BROUGH, JOHN (17 Sept. 1811-29 Aug. 1865) was a newspaper publisher, state auditor, railroad president, and CIVIL WAR governor of Ohio, Brough was born in Marietta, Ohio. Orphaned at 11, he became an apprentice printer. After paying his way through Ohio University, he edited and published newspapers in West Virginia and Ohio. A Democrat, Brough was elected state representative of the Fairfield-Hocking district at age 26 and served 1838-39. As Auditor for the State of Ohio between 1839 and 1845 Brough prevented a repudiation of the Ohio debt which would have endangered interest payments on the OHIO & ERIE CANAL bonds. Brough founded the Cincinnati Enquirer in 1841 publishing it and practicing law until 1848 when he sold it. Shortly afterward, he established residence in Cleveland and became president of the Bellefontaine and Indianapolis Railroad, which later joined the Big Four (the Cleveland, Columbus, Cincinnati, & Indianapolis Railroad Co.). He also served as president of the Madison & Indianapolis Railroad.

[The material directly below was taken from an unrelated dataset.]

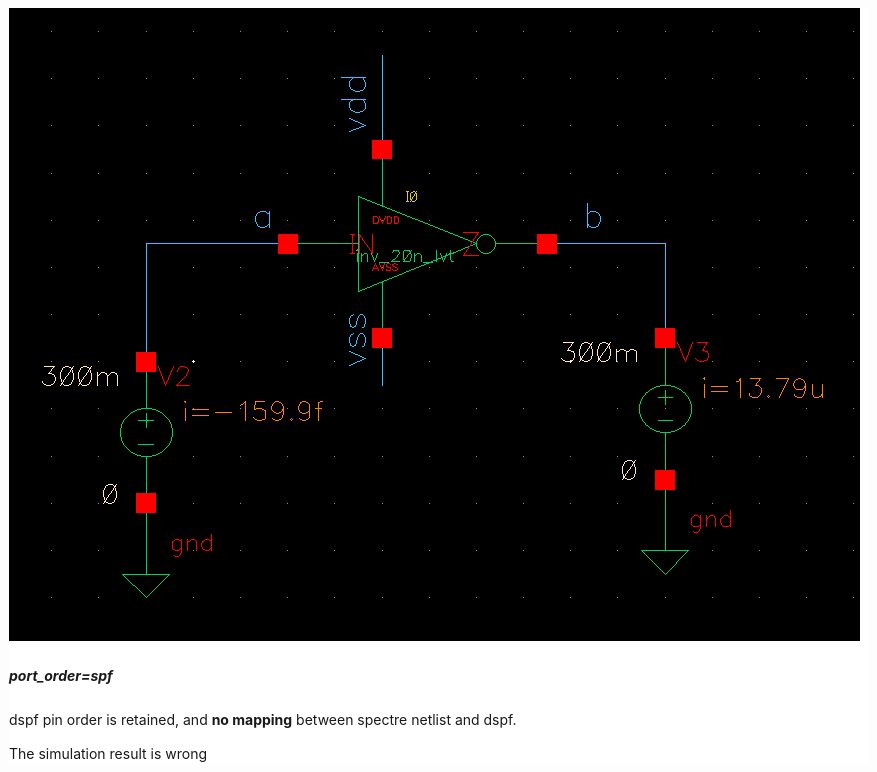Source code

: ![image-20230423011926424](ade/image-20230423011926424.png)

##### port_order=spf

dspf pin order is retained, and **no mapping** between spectre netlist and dspf.

The simulation result is wrong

In 1863, Unionist Republicans in Ohio convinced Brough to run for Governor, and he won over Clement L. Vallandigham. Although he raised 34,000 militia troops for Civil War service, his policy of promoting army officers according to seniority generated so much discontent that he decided not to run for reelection in 1865.
Before his term was up, he died at age 53 in Cleveland and was buried in WOODLAND CEMETERY. His first wife, Achsah P. Pruden of Athens, Ohio, whom he had married in 1832, died 8 Sept. 1838; they had a son, John, and a daughter, Mary. His second wife, Caroline A. Nelson, of Columbus, Ohio, whom he married in 1843, bore him three daughters, Caroline, Emma, and Anna.